Now, let’s create a new dataframe. We want equal number of weeks of before and during our social ad spending time periods. We spent during a 10 week period so we want the 10 weeks before.

#Filter on dates from the start date of our spending minus 10 weeks plus the entire social spending period. To subtract 10 weeks from our spending date, we will multiply 7 days by 10 to get the right interval in weeks.
before_after_df <- df_final %>% 
        filter(between(sales_date, as.Date('2021-08-13') - 7*10, as.Date('2021-10-15')))


before_after_df

Then we will take the average revenue for both time periods.

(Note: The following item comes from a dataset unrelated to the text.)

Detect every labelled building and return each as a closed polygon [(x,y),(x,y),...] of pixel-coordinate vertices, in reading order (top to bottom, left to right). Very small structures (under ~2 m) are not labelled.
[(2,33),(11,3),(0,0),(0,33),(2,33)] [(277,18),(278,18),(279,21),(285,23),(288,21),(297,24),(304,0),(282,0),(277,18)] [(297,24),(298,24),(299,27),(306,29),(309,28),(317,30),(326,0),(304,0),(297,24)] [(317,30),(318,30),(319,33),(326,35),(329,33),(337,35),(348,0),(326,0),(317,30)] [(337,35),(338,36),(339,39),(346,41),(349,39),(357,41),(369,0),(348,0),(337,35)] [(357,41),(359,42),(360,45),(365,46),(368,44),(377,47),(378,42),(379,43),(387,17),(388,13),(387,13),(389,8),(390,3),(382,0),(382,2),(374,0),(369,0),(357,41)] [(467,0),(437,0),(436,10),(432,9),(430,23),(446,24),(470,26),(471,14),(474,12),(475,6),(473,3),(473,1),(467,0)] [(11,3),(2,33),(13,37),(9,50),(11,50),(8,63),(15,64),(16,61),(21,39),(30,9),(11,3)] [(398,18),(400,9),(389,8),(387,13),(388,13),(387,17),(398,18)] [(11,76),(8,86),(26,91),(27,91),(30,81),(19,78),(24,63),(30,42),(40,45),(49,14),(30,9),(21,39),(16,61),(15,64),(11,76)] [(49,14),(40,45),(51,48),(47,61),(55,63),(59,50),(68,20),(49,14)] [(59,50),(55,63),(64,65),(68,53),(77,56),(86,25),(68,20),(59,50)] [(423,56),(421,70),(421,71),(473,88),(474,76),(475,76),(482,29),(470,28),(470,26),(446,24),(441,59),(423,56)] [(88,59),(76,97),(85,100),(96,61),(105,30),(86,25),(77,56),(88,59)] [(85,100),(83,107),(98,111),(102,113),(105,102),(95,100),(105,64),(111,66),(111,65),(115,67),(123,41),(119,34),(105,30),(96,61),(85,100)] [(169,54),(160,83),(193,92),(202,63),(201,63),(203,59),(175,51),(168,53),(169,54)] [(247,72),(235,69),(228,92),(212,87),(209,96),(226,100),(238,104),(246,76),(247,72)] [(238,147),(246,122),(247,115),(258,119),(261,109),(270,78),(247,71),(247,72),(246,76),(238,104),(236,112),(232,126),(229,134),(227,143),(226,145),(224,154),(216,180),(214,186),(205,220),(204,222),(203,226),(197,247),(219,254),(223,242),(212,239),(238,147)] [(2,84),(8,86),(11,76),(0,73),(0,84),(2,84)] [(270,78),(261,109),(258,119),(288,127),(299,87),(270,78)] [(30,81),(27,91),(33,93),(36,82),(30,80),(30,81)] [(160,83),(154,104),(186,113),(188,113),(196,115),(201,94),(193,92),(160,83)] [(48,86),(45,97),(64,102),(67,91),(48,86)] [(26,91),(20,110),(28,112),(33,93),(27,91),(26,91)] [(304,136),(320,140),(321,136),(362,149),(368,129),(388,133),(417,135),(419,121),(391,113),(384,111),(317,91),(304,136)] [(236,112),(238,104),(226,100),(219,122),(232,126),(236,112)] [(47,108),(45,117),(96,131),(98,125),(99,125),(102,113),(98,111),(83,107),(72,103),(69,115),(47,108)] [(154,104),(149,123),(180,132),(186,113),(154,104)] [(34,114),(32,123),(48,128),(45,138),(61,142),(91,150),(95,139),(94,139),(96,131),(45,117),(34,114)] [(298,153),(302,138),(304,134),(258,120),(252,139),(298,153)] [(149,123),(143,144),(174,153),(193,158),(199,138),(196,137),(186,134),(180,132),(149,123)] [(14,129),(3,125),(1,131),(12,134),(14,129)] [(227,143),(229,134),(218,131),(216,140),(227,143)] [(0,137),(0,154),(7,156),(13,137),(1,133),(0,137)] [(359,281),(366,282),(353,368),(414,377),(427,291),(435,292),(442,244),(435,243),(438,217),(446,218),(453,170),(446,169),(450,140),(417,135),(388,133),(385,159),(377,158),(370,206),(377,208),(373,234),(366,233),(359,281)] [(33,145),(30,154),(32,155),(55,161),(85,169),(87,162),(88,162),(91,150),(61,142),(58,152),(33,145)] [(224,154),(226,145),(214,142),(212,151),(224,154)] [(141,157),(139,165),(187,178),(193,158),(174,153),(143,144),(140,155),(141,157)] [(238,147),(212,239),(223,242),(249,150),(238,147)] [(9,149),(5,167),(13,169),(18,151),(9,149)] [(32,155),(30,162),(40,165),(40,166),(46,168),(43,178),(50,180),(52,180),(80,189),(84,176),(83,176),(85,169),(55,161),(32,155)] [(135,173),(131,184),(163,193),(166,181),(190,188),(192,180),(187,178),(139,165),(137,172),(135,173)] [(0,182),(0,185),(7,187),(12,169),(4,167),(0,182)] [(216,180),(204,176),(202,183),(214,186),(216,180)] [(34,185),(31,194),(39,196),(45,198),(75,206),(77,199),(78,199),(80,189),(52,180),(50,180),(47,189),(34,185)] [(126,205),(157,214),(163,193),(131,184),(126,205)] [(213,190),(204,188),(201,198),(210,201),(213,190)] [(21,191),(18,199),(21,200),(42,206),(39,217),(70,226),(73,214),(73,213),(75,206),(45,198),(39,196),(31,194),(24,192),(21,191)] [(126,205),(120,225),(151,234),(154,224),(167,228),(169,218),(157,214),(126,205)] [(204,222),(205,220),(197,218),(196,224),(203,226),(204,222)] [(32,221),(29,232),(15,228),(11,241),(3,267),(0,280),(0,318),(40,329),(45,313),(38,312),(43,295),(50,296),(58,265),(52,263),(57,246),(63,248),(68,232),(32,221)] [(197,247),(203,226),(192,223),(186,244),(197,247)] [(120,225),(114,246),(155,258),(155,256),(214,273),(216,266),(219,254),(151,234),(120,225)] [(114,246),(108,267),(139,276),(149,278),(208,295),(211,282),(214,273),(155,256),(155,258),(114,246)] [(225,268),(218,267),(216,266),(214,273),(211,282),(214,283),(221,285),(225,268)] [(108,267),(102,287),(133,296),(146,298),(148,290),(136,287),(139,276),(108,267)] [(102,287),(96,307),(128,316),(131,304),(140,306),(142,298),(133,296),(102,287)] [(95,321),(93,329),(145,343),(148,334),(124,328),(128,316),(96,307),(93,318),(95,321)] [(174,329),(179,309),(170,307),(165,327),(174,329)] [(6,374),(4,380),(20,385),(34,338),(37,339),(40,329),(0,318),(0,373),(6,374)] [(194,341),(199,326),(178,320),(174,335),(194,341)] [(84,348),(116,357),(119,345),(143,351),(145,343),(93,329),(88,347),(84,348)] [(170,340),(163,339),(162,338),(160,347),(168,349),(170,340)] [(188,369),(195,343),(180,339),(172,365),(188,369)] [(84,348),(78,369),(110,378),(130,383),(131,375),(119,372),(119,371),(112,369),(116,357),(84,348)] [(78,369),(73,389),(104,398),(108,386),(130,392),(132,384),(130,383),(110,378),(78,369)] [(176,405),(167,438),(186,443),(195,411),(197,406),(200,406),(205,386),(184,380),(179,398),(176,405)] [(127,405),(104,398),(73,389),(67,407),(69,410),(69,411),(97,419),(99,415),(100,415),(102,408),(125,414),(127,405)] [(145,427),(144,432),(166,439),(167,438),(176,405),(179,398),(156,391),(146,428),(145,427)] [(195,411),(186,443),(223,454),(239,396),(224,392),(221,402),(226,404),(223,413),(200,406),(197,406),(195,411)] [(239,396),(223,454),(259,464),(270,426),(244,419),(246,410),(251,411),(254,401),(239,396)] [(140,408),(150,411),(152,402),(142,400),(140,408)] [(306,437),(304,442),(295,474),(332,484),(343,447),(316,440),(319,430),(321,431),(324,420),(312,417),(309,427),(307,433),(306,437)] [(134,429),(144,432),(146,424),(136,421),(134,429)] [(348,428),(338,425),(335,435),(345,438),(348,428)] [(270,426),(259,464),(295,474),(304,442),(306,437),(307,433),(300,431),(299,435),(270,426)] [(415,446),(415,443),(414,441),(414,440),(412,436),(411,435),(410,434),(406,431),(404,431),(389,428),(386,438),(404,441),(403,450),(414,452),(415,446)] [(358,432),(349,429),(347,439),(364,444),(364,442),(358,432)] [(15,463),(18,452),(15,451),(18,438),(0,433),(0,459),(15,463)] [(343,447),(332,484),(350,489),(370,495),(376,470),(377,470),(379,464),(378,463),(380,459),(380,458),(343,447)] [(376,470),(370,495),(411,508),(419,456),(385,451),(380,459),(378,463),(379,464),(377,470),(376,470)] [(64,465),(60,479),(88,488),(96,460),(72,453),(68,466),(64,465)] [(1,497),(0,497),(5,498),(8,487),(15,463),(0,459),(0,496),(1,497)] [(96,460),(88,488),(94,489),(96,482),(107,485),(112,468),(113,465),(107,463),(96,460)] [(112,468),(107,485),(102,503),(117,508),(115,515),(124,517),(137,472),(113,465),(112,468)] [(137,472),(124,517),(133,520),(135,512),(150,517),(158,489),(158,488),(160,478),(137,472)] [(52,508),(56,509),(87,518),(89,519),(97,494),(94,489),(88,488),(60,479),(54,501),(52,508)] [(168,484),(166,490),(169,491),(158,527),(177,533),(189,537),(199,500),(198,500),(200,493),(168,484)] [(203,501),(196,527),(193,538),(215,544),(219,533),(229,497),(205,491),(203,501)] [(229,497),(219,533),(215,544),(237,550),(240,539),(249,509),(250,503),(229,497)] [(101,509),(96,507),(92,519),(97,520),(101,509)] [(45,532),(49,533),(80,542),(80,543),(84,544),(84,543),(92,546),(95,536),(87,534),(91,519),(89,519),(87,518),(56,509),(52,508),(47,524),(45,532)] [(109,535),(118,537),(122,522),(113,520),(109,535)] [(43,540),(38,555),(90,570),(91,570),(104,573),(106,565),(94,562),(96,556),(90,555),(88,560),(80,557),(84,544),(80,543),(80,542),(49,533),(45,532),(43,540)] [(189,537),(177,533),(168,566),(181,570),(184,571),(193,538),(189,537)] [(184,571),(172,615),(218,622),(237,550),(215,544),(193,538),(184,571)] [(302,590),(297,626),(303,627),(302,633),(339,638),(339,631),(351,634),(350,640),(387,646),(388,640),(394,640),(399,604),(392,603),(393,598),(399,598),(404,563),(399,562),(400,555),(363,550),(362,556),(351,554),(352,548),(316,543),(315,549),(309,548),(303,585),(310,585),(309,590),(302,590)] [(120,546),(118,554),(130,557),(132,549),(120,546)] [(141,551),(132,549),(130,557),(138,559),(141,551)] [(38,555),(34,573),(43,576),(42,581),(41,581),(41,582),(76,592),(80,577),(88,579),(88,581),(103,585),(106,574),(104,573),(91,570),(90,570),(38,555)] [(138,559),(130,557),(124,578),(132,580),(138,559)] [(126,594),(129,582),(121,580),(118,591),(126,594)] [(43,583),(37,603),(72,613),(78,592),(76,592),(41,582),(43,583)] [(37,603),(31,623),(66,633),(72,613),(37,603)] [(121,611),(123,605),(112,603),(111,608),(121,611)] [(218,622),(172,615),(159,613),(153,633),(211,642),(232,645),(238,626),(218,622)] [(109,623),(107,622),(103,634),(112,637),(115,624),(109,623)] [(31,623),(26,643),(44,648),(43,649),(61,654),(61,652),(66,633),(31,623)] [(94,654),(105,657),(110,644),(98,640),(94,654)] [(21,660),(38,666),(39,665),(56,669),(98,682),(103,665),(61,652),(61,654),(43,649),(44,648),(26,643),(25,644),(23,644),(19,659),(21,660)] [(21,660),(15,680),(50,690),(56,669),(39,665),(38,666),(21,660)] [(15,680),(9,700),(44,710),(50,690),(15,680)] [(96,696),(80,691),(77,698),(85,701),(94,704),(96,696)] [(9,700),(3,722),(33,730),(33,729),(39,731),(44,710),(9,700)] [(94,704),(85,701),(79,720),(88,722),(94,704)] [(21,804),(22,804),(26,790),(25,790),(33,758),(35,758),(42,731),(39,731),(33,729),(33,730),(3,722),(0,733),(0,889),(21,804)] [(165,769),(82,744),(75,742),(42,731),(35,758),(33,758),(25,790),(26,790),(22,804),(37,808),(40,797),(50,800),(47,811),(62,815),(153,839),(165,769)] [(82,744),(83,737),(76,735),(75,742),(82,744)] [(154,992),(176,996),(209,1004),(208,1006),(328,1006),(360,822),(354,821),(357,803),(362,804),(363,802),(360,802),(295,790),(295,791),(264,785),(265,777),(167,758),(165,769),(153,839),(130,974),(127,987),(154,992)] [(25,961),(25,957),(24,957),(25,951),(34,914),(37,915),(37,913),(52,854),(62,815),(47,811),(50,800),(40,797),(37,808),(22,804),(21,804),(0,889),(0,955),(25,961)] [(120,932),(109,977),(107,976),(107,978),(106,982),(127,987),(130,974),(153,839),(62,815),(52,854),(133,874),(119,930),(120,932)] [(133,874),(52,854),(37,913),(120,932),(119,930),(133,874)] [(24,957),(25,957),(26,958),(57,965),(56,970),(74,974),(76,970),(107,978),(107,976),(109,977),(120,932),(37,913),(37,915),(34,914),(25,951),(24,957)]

ads_group <- before_after_df %>% 
  group_by(advert_period) %>% 
  summarize_at('revenue', .funs=mean) %>% 
  arrange(advert_period)
ads_group

ads_group

Let’s extract the average revenue for each period and calculate the percentage difference. With the average difference in revenue, we can calculate the uplift.

beforeMean<- as.numeric(ads_group %>% filter(advert_period == 'before') %>% select(revenue))


afterMean <- as.numeric(ads_group %>% filter(advert_period == 'after') %>% select(revenue))
 
uplift <- round(afterMean - beforeMean,2) 


percChange<- round(((afterMean-beforeMean)/beforeMean) *100,2)


print(paste("The difference in revenue from before and after is", uplift, "US Dollars", "with the percentage difference being", percChange, "%"))

## [1] "The difference in revenue from before and after is 695.47 US Dollars with the percentage difference being 16.83 %"

First, let’s grab the average spend.

#First calculate the average spend
avg_spend_df <- df_final %>% 
  filter(between(sales_date, as.Date('2021-08-13'), as.Date('2021-10-15'))) %>% 
  summarize(avg_spend = mean(social))

(avg_spend <- avg_spend_df[[1]])

## [1] 220

Now calculate the return on ad spend based on uplift and average spending.

#Take the uplift which is the difference in average revenue subtract the average spend. Then divide by the average spend.
roas <- round((uplift - avg_spend)/avg_spend,2)
roas

## [1] 2.16

If our revenue is in dollars, then for every $1 spent, we earned $2.16 dollars in revenue.

5. Final Summary

Before and after analysis can help provide some context to evaluate initiatives that could not be A/B tested, but we still want to understand the impact.

6. References

[1] Chapman, C. and McDonnell Feit, E., (2015). R for marketing research and analytics. Cham: Springer, pp.47-59.